### [Source extract]
Argentine politician

Jorge Altamira (born José Saúl Wermus in 1942) is an Argentine activist and politician leading the Workers' Party (Partido Obrero) in Argentina.

==Biography==
Altamira was born José Saúl Wermus (sometimes spelled "José Huermus") in Buenos Aires, on 14 April 1942. Altamira's parents on both sides were ethnically Ashkenazi Jewish but spiritually atheist and he was raised without religious conviction. Son of a printing worker active in the Graphist Union, Altamira began participating in the labor movement at an early age, and took part in a number of strikes. Altamira had a son. He founded an advocacy magazine, Política Obrera, in 1964, and, later a party by the same name. The party was banned following the March 1976 coup, however, though in 1982, amid the political liberalization that preceded the 1983 return to democracy, he founded the Workers' Party of Argentina. He was among five Workers' Party leaders arrested during the 1989 riots in Argentina on suspicion of incitement; the charges were later dropped.

### [Task list]
**1)** List every year given in the Jorge Altamira biography.
**2)** Reproduce the Jorge Altamira biography between "Argentine politician" and "Obrero) in Argentina.", inclusive.
**3)** Answer these questions from the Jorge Altamira biography:
(a) Which union was Altamira's father active in?
(b) What magazine did Altamira found in 1964?
(c) How many Workers' Party leaders were arrested during the 1989 riots?
The records are taken from a source other than the Jorge Altamira biography.

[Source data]
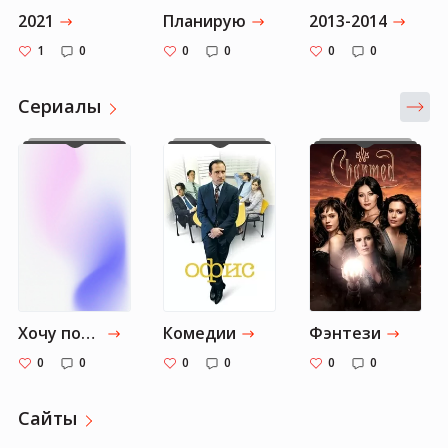
2021
Планирую
2013-2014
1
0
0
0
0
0
Cериалы
Хочу посмотреть
Комедии
Фэнтези
0
0
0
0
0
0
Сайты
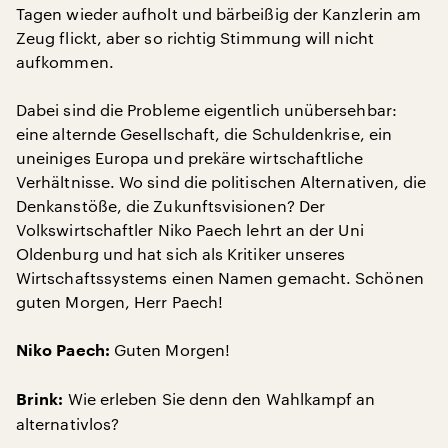
Tagen wieder aufholt und bärbeißig der Kanzlerin am
Zeug flickt, aber so richtig Stimmung will nicht
aufkommen.
Dabei sind die Probleme eigentlich unübersehbar:
eine alternde Gesellschaft, die Schuldenkrise, ein
uneiniges Europa und prekäre wirtschaftliche
Verhältnisse. Wo sind die politischen Alternativen, die
Denkanstöße, die Zukunftsvisionen? Der
Volkswirtschaftler Niko Paech lehrt an der Uni
Oldenburg und hat sich als Kritiker unseres
Wirtschaftssystems einen Namen gemacht. Schönen
guten Morgen, Herr Paech!
Guten Morgen!
Niko Paech:
Wie erleben Sie denn den Wahlkampf an
Brink:
alternativlos?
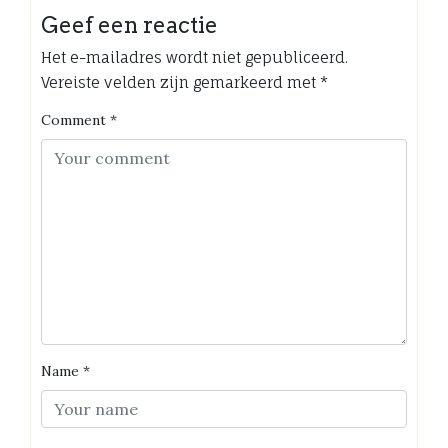
Geef een reactie
Het e-mailadres wordt niet gepubliceerd.
Vereiste velden zijn gemarkeerd met
*
Comment
*
Name
*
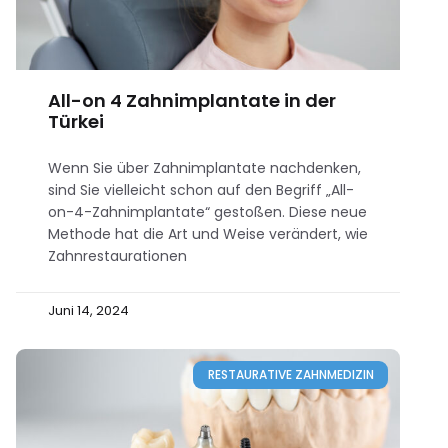
All-on 4 Zahnimplantate in der
Türkei
Wenn Sie über Zahnimplantate nachdenken,
sind Sie vielleicht schon auf den Begriff „All-
on-4-Zahnimplantate“ gestoßen. Diese neue
Methode hat die Art und Weise verändert, wie
Zahnrestaurationen
Juni 14, 2024
RESTAURATIVE ZAHNMEDIZIN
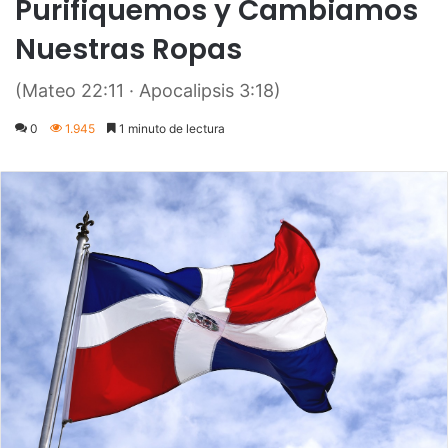
Purifiquemos y Cambiamos
Nuestras Ropas
(Mateo 22:11 · Apocalipsis 3:18)
0
1.945
1 minuto de lectura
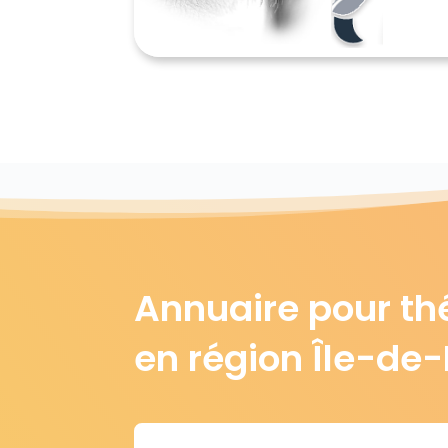
Annuaire pour th
en région Île-de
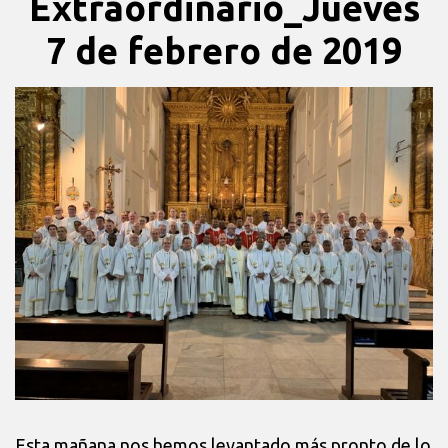
Extraordinario_Jueves
7 de febrero de 2019
Esta mañana nos hemos levantado más pronto de lo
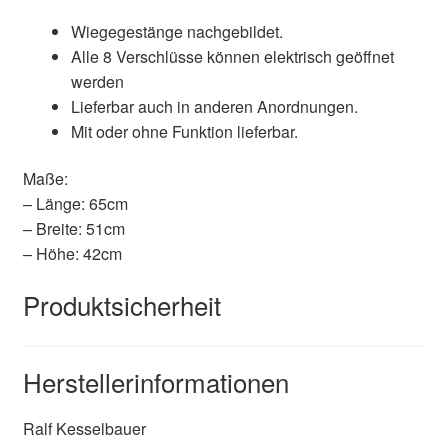
Wiegegestänge nachgebildet.
Alle 8 Verschlüsse können elektrisch geöffnet
werden
Lieferbar auch in anderen Anordnungen.
Mit oder ohne Funktion lieferbar.
Maße:
– Länge: 65cm
– Breite: 51cm
– Höhe: 42cm
Produktsicherheit
Herstellerinformationen
Ralf Kesselbauer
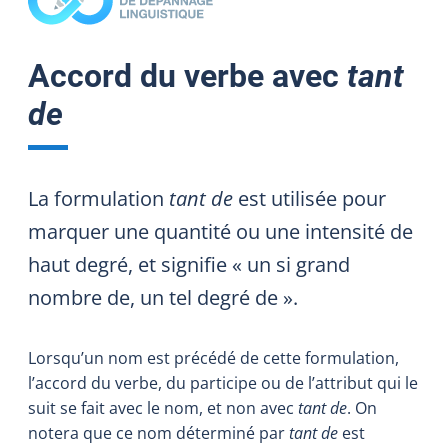
Accord du verbe avec
tant
de
La formulation
tant de
est utilisée pour
marquer une quantité ou une intensité de
haut degré, et signifie « un si grand
nombre de, un tel degré de ».
Lorsqu’un nom est précédé de cette formulation,
l’accord du verbe, du participe ou de l’attribut qui le
suit se fait avec le nom, et non avec
tant de
. On
notera que ce nom déterminé par
tant de
est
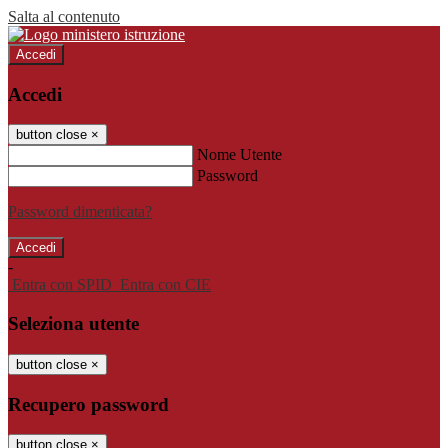
Salta al contenuto
Accedi
Accedi
button close
×
Nome Utente
Password
Password dimenticata?
-
Entra con SPID
Entra con CIE
Seleziona utente
button close
×
Recupero password
button close
×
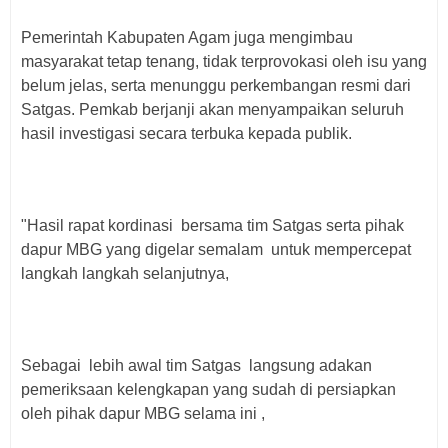
Pemerintah Kabupaten Agam juga mengimbau
masyarakat tetap tenang, tidak terprovokasi oleh isu yang
belum jelas, serta menunggu perkembangan resmi dari
Satgas. Pemkab berjanji akan menyampaikan seluruh
hasil investigasi secara terbuka kepada publik.
"Hasil rapat kordinasi bersama tim Satgas serta pihak
dapur MBG yang digelar semalam untuk mempercepat
langkah langkah selanjutnya,
Sebagai lebih awal tim Satgas langsung adakan
pemeriksaan kelengkapan yang sudah di persiapkan
oleh pihak dapur MBG selama ini ,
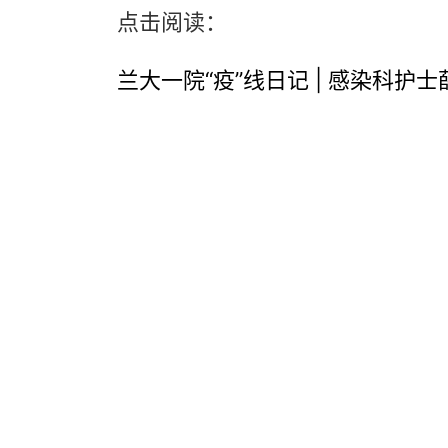
点击阅读：
兰大一院“疫”线日记 | 感染科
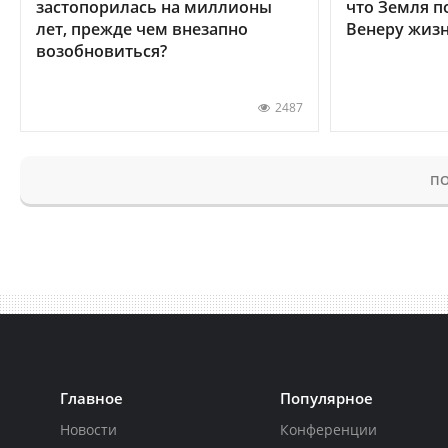
застопорилась на миллионы
что Земля п
лет, прежде чем внезапно
Венеру жиз
возобновиться?
2487
ПО
Главное
Популярное
Новости
Конференции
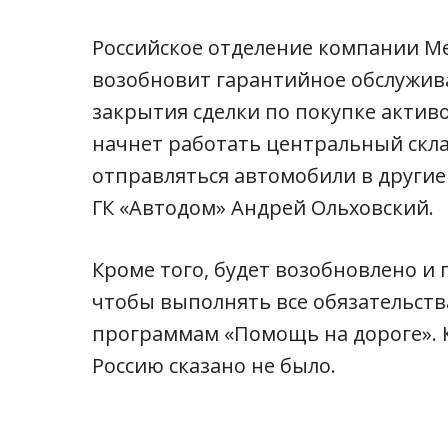
Российское отделение компании Me
возобновит гарантийное обслужива
закрытия сделки по покупке актив
начнет работать центральный склад
отправляться автомобили в другие
ГК «Автодом» Андрей Ольховский.
Кроме того, будет возобновлено и
чтобы выполнять все обязательства
программам «Помощь на дороге». К
Россию сказано не было.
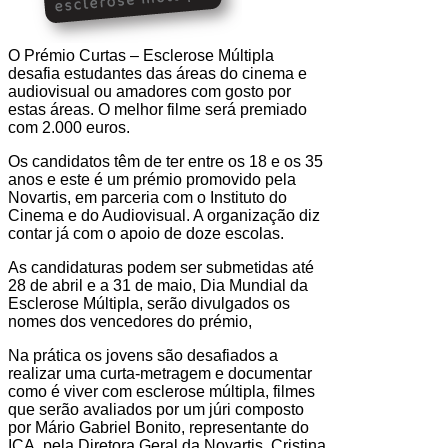
O Prémio Curtas – Esclerose Múltipla
desafia estudantes das áreas do cinema e
audiovisual ou amadores com gosto por
estas áreas. O melhor filme será premiado
com 2.000 euros.
Os candidatos têm de ter entre os 18 e os 35
anos e este é um prémio promovido pela
Novartis, em parceria com o Instituto do
Cinema e do Audiovisual. A organização diz
contar já com o apoio de doze escolas.
As candidaturas podem ser submetidas até
28 de abril e a 31 de maio, Dia Mundial da
Esclerose Múltipla, serão divulgados os
nomes dos vencedores do prémio,
Na prática os jovens são desafiados a
realizar uma curta-metragem e documentar
como é viver com esclerose múltipla, filmes
que serão avaliados por um júri composto
por Mário Gabriel Bonito, representante do
ICA, pela Diretora Geral da Novartis, Cristina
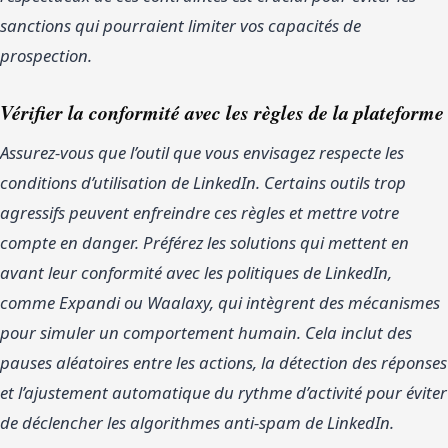
sanctions qui pourraient limiter vos capacités de
prospection.
Vérifier la conformité avec les règles de la plateforme
Assurez-vous que l’outil que vous envisagez respecte les
conditions d’utilisation de LinkedIn. Certains outils trop
agressifs peuvent enfreindre ces règles et mettre votre
compte en danger. Préférez les solutions qui mettent en
avant leur conformité avec les politiques de LinkedIn,
comme Expandi ou Waalaxy, qui intègrent des mécanismes
pour simuler un comportement humain. Cela inclut des
pauses aléatoires entre les actions, la détection des réponses
et l’ajustement automatique du rythme d’activité pour éviter
de déclencher les algorithmes anti-spam de LinkedIn.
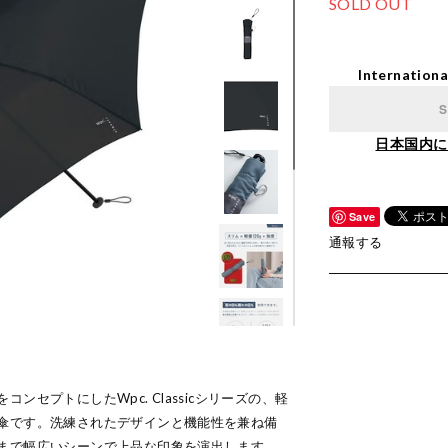
SOLD OUT
Internationa
S
日本国内に
Save
通報する
ンセプトにしたWpc. Classicシリーズの、軽
傘です。洗練されたデザインと機能性を兼ね備
まで幅広いシーンで上品な印象を演出します。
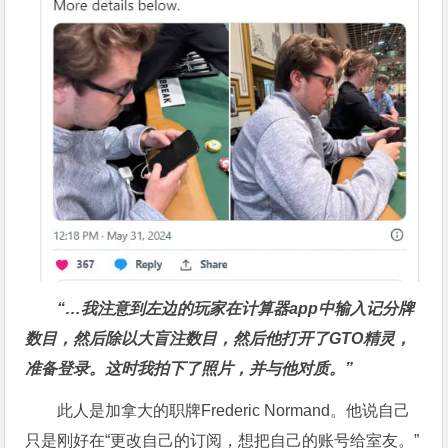
“…我注意到左边的玩家在计算器app中输入记分牌
数目，然后除以大盲注数目，然后他打开了GTO精灵，
准备登录。这时我拍下了照片，并与他对质。”
此人是加拿大的职牌Frederic Normand。他说自己
只是刚好在“更改自己的订阅，想把自己的账号给室友。”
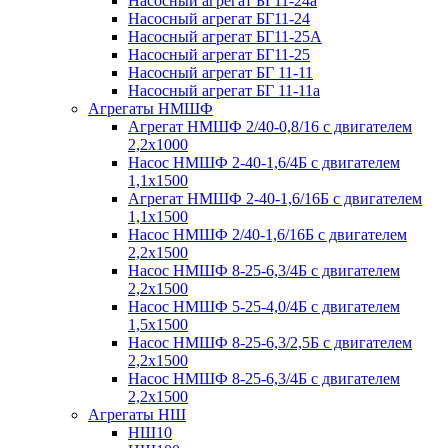
Насосный агрегат БГ11-24а
Насосный агрегат БГ11-24
Насосный агрегат БГ11-25А
Насосный агрегат БГ11-25
Насосный агрегат БГ 11-11
Насосный агрегат БГ 11-11а
Агрегаты НМШФ
Агрегат НМШФ 2/40-0,8/16 с двигателем
2,2х1000
Насос НМШФ 2-40-1,6/4Б с двигателем
1,1х1500
Агрегат НМШФ 2-40-1,6/16Б с двигателем
1,1х1500
Насос НМШФ 2/40-1,6/16Б с двигателем
2,2х1500
Насос НМШФ 8-25-6,3/4Б с двигателем
2,2х1500
Насос НМШФ 5-25-4,0/4Б с двигателем
1,5х1500
Насос НМШФ 8-25-6,3/2,5Б с двигателем
2,2х1500
Насос НМШФ 8-25-6,3/4Б с двигателем
2,2х1500
Агрегаты НШ
НШ10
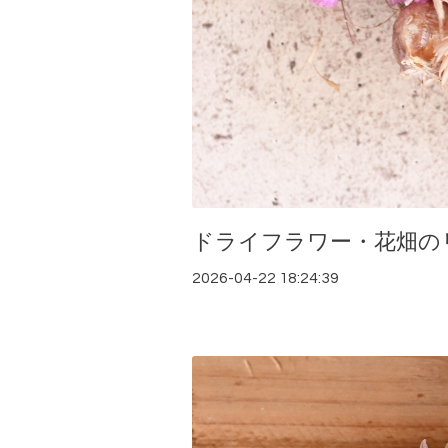
ドライフラワー・花畑の
2026-04-22 18:24:39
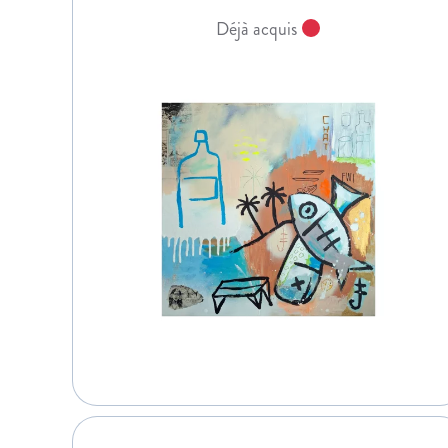
Déjà acquis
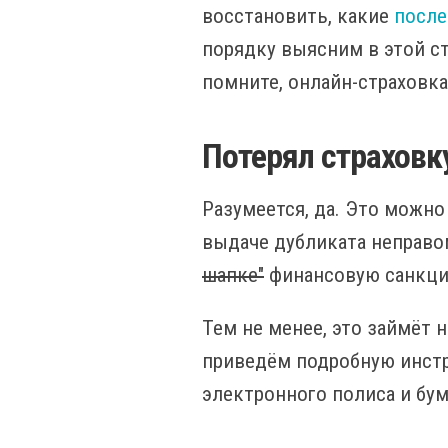
восстановить, какие
после
порядку выясним в этой ста
помните, онлайн-страховка
Потерял страховк
Разумеется, да. Это можно
выдаче дубликата неправом
шапке"
финансовую санкци
Тем не менее, это займёт 
приведём подробную инстр
электронного полиса и бу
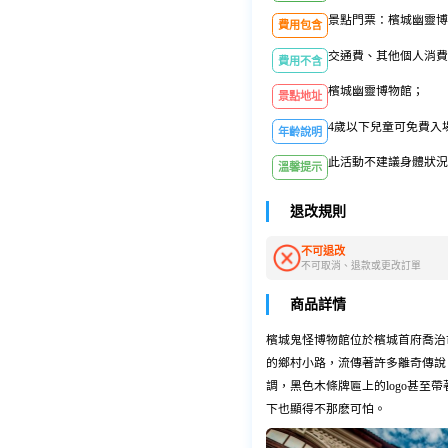
景點門票：檳城幽靈博
費用包含
交通費、其他個人消費
費用不含
檳城幽靈博物館；
景點地址
4歲以下兒童可免費入
年齡說明
此活動不建議身體狀況
溫馨提示
退改規則
不可退改
不可取消、退款或更改訂單
商品詳情
檳城鬼怪博物館位於檳城首府喬治
的鄉村小路，流傳著許多離奇傳說
調，黑色木條牌匾上的logo甚至
下也顯得不那麽可怕。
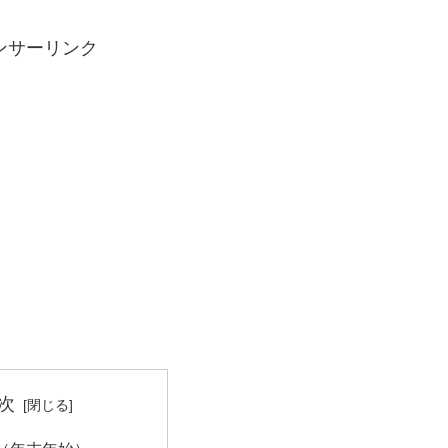
ンサーリンク
次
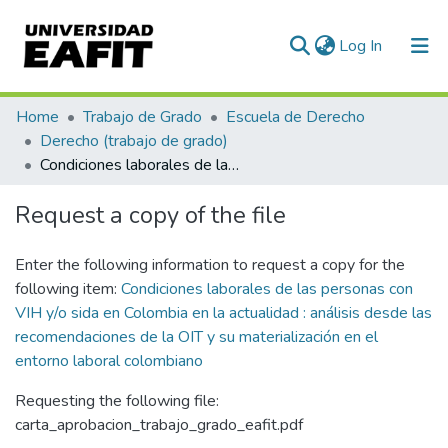
(current)
Log In
Communities & Collections
Home
Trabajo de Grado
Escuela de Derecho
Derecho (trabajo de grado)
All of DSpace
Condiciones laborales de las personas con VIH y/o sida en Colombia en la actualidad : análisis desde las recomendaciones de la OIT y su materialización en el entorno laboral colombiano
Statistics
Request a copy of the file
Enter the following information to request a copy for the
following item:
Condiciones laborales de las personas con
VIH y/o sida en Colombia en la actualidad : análisis desde las
recomendaciones de la OIT y su materialización en el
entorno laboral colombiano
Requesting the following file:
carta_aprobacion_trabajo_grado_eafit.pdf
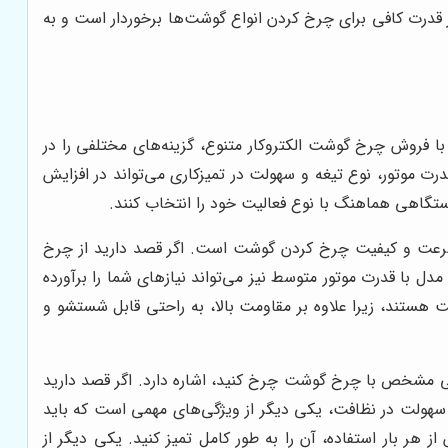
از قدرت کافی برای چرخ کردن انواع گوشت‌ها برخوردار است و به
ا فروش چرخ گوشت الکتروکار متنوع، گزینه‌های مختلفی را در
درت موتور، نوع تیغه و سهولت در تمیزکاری می‌تواند در افزایش
تگاهی هماهنگ با نوع فعالیت خود را انتخاب کنند.
ه سرعت و کیفیت چرخ کردن گوشت است. اگر قصد دارید از چرخ
 با قدرت موتور متوسط نیز می‌تواند نیازهای شما را برآورده
ت هستند، زیرا علاوه بر مقاومت بالا، به راحتی قابل شستشو و
نی مشخص با چرخ گوشت چرخ کنید، اشاره دارد. اگر قصد دارید
 سهولت در نظافت، یکی دیگر از ویژگی‌های مهمی است که باید
 بار استفاده، آن را به طور کامل تمیز کنید. یکی دیگر از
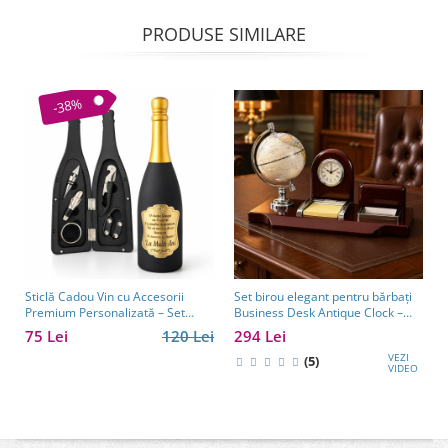
PRODUSE SIMILARE
-38%
Sticlă Cadou Vin cu Accesorii
Set birou elegant pentru bărbați
Premium Personalizată – Set
Business Desk Antique Clock –
Elegant pentru Bărbați
cadou premium pentru șef, soț
75 Lei
120 Lei
294 Lei
sau partener de afaceri
VEZI
(5)
VIDEO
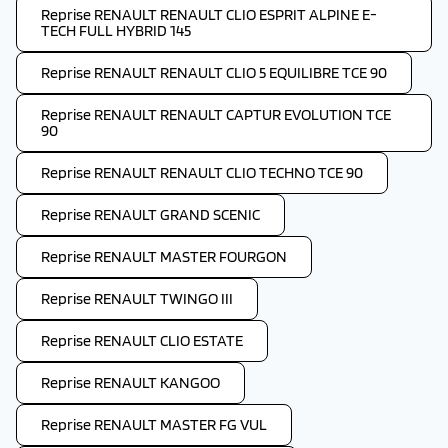
Reprise RENAULT RENAULT CLIO ESPRIT ALPINE E-
TECH FULL HYBRID 145
Reprise RENAULT RENAULT CLIO 5 EQUILIBRE TCE 90
Reprise RENAULT RENAULT CAPTUR EVOLUTION TCE
90
Reprise RENAULT RENAULT CLIO TECHNO TCE 90
Reprise RENAULT GRAND SCENIC
Reprise RENAULT MASTER FOURGON
Reprise RENAULT TWINGO III
Reprise RENAULT CLIO ESTATE
Reprise RENAULT KANGOO
Reprise RENAULT MASTER FG VUL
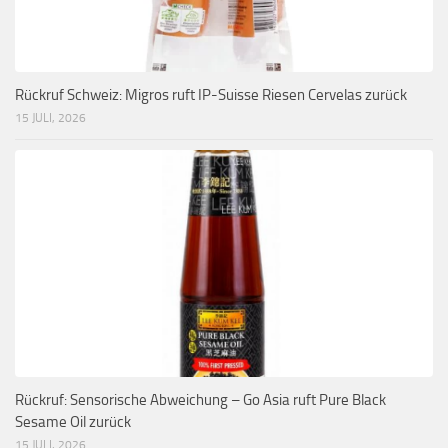
Rückruf Schweiz: Migros ruft IP-Suisse Riesen Cervelas zurück
15 JULI, 2026
Rückruf: Sensorische Abweichung – Go Asia ruft Pure Black
Sesame Oil zurück
15 JULI, 2026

### [Results for each task]
**1)** 1942, 1964, 1976, 1982, 1983, 1989

**2)**
Argentine politician

Jorge Altamira (born José Saúl Wermus in 1942) is an Argentine activist and politician leading the Workers' Party (Partido Obrero) in Argentina.

**3)**
(a) The Graphist Union
(b) Política Obrera
(c) Five